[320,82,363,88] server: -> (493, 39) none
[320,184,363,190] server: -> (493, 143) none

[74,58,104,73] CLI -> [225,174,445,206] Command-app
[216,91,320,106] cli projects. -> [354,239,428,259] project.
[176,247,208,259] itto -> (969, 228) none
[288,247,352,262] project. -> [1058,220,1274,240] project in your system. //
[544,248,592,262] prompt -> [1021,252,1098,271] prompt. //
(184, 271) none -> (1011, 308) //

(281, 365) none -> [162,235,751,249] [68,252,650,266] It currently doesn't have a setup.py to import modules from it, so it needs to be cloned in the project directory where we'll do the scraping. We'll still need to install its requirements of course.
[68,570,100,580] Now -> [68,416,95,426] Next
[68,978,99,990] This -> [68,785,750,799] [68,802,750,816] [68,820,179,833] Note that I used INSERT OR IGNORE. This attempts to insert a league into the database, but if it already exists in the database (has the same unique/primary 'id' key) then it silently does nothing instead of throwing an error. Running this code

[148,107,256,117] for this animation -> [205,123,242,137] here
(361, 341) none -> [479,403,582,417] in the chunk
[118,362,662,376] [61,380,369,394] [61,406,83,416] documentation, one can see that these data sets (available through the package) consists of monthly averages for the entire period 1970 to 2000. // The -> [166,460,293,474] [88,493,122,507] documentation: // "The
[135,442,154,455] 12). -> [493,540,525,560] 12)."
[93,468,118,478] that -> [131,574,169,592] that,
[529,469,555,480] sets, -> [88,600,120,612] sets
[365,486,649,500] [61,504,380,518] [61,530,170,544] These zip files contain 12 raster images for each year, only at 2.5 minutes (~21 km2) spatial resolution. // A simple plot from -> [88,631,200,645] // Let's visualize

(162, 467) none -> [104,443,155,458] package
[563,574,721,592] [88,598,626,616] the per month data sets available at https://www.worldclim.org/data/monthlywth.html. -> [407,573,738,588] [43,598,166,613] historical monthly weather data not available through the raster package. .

--

§ WORK INSTRUCTION:
The lines to return are those holding the string "server" anywhere in the listing above.

§ TASK OUTPUT:
[320,82,363,88] server: -> (493, 39) none
[320,184,363,190] server: -> (493, 143) none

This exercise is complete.